> _PROVIDED PASSAGE_:
*-*-*

Keywords

1 Introduction and Motivation

On-chip communication plays one of the crucial roles in multicore architecture topology design. Network-on-Chip (NoC) has been proposed to reduce the power consumption and the network latency limitations of bus-based on-chip multicore architecture [1, 2]. There are several factors affecting the NoC performance, such as the network topology, the routing algorithm, application mapping. So the network-on-chip (NoC) topology design is an important factor in the on-chip multicore architecture. Our team proposed the triplet-based multicore architecture (TriBA) on-chip network is a kind of the multicore WK-recursive network [3, 4], which has several advantages such as scalability, regularity, locality and hierarchy.

Definition 1: Given a WK-recursive NoC topology with N\(^L\) (L \(\ge \) 0) cores (in here N = 3), the core’s ID number is encoded in the sequence a\(_{L}\)a\(_{L-1}\)a\(_{L-2}\) \(\cdots \)a\(_{1}\)a\(_{0}\), where a\(_{i}\) \(\in \)1, 2,\(\cdots \), N (0 \(\le \) i \(\le \) L − 1) which contains the level number and the core number after partition at level\(_{i}\) and the value of a\(_{i}\) means the position of the level number. The Fig. 1 shows TriBA NoC topology as L = 1, 2.

Fig. 1.
figure 1

TriBA multicore network topology with L = 1, 2

TriBA network topology has smaller degree, bisection width, smaller network diameter and less number of total links than 2DMesh topology with the same number of cores. It indicates any of TriBA’s cores can spend less time to send a data package to other cores. Meanwhile, TriBA has a less total links which means capacity of low power consumption. The researches [5, 6] elaborate that on-chip multicore processors such as the power consumption of Terascale and MIT RAW with respect to the whole on-chip power are 30%, 40% respectively. So another crucial challenge in NoC is how associate the IP cores implementing tasks of an application to reduce the power consumption. This is application mapping algorithm which is a crucial design decision to improve the performance of the overall multicore architecture at an early design phase. In this paper, we propose a mapping heuristic algorithm (KLSAT mapping algorithm) that is based on Kernighan–Lin (KL) algorithm, simulated annealing (SA) algorithm and the WK-recursive multicore architecture TriBA to reduce the overall power consumption and network latency. KL algorithm can reduce the fact network communication cost by placing frequently communicating cores closely. SA algorithm is a kind of mapping algorithm for exploiting optimization and searching solutions that originates from the annealing in engineering. TriBA [7] (Triplet-based architecture) is a novelty WK-recursive on-chip multicore architecture with the characteristic of scalability and locality.

*-*-*

> _SUPPLIED INFORMATION_:

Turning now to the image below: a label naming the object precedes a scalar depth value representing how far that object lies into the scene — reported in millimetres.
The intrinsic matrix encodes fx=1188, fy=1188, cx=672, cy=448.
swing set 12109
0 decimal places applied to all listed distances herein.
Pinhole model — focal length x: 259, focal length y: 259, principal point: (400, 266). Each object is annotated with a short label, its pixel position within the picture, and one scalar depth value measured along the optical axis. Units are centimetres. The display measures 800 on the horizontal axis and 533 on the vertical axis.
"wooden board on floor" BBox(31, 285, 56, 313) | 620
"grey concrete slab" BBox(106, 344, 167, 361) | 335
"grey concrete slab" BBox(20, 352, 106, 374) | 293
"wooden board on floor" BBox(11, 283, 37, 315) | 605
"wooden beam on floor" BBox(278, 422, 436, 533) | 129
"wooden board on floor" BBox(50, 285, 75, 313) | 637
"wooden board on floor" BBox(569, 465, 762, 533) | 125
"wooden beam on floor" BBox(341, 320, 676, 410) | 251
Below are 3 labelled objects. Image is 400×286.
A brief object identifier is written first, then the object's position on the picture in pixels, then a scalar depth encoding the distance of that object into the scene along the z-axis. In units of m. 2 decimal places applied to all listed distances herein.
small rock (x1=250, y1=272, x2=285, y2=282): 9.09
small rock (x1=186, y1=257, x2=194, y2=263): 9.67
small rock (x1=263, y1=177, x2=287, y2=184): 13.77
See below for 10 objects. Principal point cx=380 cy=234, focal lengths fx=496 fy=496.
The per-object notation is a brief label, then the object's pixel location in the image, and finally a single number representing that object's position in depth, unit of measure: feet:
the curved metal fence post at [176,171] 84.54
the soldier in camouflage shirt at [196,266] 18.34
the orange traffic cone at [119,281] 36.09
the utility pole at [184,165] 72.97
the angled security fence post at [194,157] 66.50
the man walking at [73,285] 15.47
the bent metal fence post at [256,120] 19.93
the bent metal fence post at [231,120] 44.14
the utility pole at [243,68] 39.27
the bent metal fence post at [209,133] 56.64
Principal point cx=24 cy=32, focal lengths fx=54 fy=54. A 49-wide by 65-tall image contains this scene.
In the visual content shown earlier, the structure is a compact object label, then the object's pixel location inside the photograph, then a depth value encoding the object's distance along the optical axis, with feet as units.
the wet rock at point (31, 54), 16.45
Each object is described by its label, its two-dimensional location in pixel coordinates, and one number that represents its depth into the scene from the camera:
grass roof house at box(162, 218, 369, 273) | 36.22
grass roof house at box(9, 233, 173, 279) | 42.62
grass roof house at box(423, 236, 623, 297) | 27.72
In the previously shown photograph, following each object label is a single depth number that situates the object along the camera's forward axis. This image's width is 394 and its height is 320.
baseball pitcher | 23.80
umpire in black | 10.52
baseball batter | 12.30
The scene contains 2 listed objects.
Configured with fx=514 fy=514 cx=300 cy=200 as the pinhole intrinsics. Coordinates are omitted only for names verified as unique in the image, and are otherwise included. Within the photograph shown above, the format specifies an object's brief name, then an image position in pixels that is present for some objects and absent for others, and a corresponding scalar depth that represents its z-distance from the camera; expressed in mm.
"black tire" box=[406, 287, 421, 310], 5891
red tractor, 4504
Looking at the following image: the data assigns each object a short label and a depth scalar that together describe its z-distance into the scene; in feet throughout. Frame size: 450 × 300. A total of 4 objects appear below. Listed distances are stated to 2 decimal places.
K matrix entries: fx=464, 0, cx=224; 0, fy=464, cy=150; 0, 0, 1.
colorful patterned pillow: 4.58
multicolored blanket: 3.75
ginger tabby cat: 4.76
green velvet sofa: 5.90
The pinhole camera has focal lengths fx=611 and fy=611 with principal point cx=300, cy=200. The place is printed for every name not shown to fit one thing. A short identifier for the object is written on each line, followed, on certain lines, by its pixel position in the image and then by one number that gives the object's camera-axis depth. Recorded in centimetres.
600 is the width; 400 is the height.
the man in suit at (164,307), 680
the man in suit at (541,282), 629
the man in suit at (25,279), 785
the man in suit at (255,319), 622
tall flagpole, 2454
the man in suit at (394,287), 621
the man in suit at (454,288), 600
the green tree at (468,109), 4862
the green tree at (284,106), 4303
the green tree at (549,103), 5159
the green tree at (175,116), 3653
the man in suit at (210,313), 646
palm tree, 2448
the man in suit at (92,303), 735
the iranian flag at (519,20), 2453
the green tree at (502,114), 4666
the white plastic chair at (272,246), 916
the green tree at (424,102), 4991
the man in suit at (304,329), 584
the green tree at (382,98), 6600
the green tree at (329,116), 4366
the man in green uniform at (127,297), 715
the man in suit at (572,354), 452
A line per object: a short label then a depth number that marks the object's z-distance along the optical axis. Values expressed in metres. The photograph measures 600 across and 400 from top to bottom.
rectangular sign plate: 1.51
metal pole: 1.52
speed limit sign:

*-*-*

> _TASK ITEM 1_:
In the introduction on the TriBA multicore architecture, why is TriBA described as having a capacity for low power consumption? Answer in one to three sentences.
> _TASK ITEM 2_:
Pick up the introduction on the TriBA multicore architecture after its final sentence and continue it.
The records are a separate set of material from the TriBA paper introduction.

> _RESPONSE AREA 1_:
TriBA is described as capable of low power consumption because it has fewer total links than a 2D mesh topology with the same number of cores.

> _RESPONSE AREA 2_:
2 Related Work

Several previous works have been proposed to use specially designed application mapping algorithms, for example Kernighan-Lin partitioning algorithm and simulated annealing algorithm, to improve the different NoC architectures performance or reduce power consumption and network latency.

Sahu et al. proposed several mapping algorithms which extends the basic Kernighan-Lin bi-partitioning algorithm to enhance the static and dynamic performances of three different NoC architectures [8]. Authors explored the opportunities in optimizing application mapping based on Kernighan-Lin algorithms for express channel-based on-chip network [9]. Manna et al. presented a KL bi-partitioning based approach to perform mapping the core graph of an application onto 2DMesh-based NoC architecture [10]. In [11], the authors proposed an application mapping algorithm for the mesh-of-tree network topology. Authors represented core mapping procedure based on the Kernighan-Lin graph bi-partitioning algorithm to select Through-Silicon-Via positions [12].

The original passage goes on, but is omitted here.